Your patients want to know that their personal information is secure and that the disclosure of protected details happens only when necessary. HIPAA compliance is essential for your medical practice, because it ensures that patients have peace of mind when it comes to the personal information available through their medical records. When you demonstrate a commitment to keeping information secure, you can not only avoid fines, but you can build geniune connections and trust with the people you treat.
Two key aspects of HIPAA, known as the Privacy Rule and Security Rule, are particularly important for medical practices to follow. In general, the Privacy Rule limits the release of health information to what is reasonably needed for the purpose of the disclosure. It also requires the establishment of appropriate safeguards for the confidentiality and security of electronic protected health information (e-PHI).
Although HIPAA was first enacted in 1996, the latest modifications to the regulations, known as the final omnibus rule, went into effect in September 2013. The new rule, detailed by the Department of Health & Human Services, expands patients' privacy protections and allows them to ask for a copy of their electronic medical record. Patients may also instruct providers not to share information about their treatment to their health plan if they pay out of pocket. The omnibus rule also requires providers to request a patient's permission before they market a third-party service to the patient based on their protected health information.
Following these rules is hugely important because, along with gaining the trust and confidence of your patients, you want to avoid any violations, such as theft of patient records, disclosure of information without consent, or lost data, that can result in steep civil or criminal penalties. There are several steps that practices can take to meet HIPAA compliance:
- Always get patient approval for protected health information transfers. Attorney James Wieland, principal at Ober|Kaler's Health Law Group, says it is important to get explicit approval any time information is transferred to a third party, even if it is at the patient's request. "If you get directions or requests from an individual to transfer their personal health information to a third party, you must get them to clearly state it — in writing — or you will be at risk," he says. Wieland also suggests getting consent from the patient if the information is transferred through nonsecured means.
- Run a risk analysis. HIPAA requires that organizations that handle protected health information regularly review administrative, physical, and technical safeguards. According to the Department of Health & Human Services, there are four key steps to the risk analysis process: "Evaluate the likelihood and impact of potential risks to e-PHI; implement appropriate security measures to address the risks identified in the risk analysis; document the chosen security measures, and where required, the rationale for adopting those measures; and maintain continuous, reasonable, and appropriate security protections."
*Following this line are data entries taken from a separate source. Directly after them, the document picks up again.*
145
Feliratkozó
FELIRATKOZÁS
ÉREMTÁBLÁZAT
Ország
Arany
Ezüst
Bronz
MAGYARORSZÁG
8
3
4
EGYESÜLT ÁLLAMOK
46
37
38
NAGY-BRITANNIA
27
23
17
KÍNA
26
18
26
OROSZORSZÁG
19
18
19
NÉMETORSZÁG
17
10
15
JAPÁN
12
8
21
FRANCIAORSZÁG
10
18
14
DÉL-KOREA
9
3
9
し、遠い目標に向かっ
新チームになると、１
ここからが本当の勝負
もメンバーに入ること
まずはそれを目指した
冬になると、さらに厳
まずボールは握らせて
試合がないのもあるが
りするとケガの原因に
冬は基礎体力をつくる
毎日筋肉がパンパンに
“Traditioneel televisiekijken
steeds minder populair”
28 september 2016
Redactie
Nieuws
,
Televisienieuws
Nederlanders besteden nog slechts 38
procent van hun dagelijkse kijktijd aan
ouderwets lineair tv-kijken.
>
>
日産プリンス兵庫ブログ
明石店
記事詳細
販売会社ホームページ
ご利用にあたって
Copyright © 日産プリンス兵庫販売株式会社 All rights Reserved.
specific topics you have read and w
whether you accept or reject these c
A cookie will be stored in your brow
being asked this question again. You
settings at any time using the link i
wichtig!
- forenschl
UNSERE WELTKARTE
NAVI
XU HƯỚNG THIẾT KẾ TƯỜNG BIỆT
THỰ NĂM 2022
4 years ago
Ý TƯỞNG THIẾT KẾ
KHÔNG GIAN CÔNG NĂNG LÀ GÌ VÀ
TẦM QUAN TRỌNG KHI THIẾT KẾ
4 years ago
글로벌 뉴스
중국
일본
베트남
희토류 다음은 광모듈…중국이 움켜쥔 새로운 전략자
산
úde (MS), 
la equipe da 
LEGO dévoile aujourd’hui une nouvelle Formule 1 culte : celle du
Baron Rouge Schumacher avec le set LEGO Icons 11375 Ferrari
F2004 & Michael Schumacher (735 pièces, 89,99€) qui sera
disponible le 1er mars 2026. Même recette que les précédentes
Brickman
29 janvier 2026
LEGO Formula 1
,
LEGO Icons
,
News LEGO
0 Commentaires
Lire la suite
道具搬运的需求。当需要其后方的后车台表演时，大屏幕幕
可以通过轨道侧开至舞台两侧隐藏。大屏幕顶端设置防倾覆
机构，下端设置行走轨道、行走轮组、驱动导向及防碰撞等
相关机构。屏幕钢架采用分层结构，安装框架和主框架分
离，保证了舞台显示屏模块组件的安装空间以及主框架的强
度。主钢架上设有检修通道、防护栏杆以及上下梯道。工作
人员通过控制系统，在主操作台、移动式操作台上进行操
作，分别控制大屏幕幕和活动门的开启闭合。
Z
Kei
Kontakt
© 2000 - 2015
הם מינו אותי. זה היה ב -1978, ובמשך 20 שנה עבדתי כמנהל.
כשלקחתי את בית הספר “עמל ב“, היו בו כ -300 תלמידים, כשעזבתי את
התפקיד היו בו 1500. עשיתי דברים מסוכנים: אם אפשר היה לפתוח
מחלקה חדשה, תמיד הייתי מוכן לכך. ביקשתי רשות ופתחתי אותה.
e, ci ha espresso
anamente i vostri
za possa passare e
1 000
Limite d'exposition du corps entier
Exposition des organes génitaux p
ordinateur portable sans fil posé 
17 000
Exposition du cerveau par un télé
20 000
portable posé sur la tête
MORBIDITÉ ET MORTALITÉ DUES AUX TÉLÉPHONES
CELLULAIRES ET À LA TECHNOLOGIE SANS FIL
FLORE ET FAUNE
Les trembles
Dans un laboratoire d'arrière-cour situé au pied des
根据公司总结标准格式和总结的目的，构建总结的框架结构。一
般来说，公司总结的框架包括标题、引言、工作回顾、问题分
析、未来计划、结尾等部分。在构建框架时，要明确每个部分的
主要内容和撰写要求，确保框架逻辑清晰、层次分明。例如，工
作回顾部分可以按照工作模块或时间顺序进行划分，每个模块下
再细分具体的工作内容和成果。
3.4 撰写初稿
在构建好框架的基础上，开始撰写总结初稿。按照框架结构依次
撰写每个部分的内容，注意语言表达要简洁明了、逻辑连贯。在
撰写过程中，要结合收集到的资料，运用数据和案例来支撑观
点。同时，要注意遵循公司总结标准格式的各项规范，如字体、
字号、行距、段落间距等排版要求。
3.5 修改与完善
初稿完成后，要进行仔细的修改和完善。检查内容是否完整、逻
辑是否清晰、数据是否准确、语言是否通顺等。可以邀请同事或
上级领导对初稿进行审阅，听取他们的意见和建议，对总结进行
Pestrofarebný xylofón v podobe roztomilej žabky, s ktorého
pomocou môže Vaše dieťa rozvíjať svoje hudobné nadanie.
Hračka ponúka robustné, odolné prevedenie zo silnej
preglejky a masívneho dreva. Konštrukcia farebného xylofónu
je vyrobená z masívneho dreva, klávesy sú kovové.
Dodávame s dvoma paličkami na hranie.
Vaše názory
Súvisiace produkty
- Conduct employee training. Even with safeguards in place to protect your patients' health information, it's still possible for a violation to occur if employees aren't aware of the rules. HIPAA compliance training should be provided to employees when they first start working at the practice and should be continued annually. This training should include information about the privacy and security rules, violations, and tracking patient record requests. In addition to offering training, your practice should also strengthen its employee password policy and require employees to regularly change the passwords they use to access patients' medical records.
- Update business associate agreements, policies, and procedures. According to Medical Economics by ModernMedicine, relations with business associates is the second major area of vulnerability when it comes to HIPAA compliance. Under the new rules, business associates have the same responsibility to secure protected health information as providers. They are also subject to the same penalties for HIPAA violations. Your practice should review its agreements with business associates and update them to reflect the fact that they are now liable for HIPAA compliance. Your practice should also update its HIPAA policies and procedures, including its Notice of Privacy Practices.
Securing patient information requires procedures and training, but the effort is worth it when you avoid penalties and secure the trust of your patients. When they know you are looking out for their interests by keeping their information safe, it will go a long way to creating a productive relationship and connection.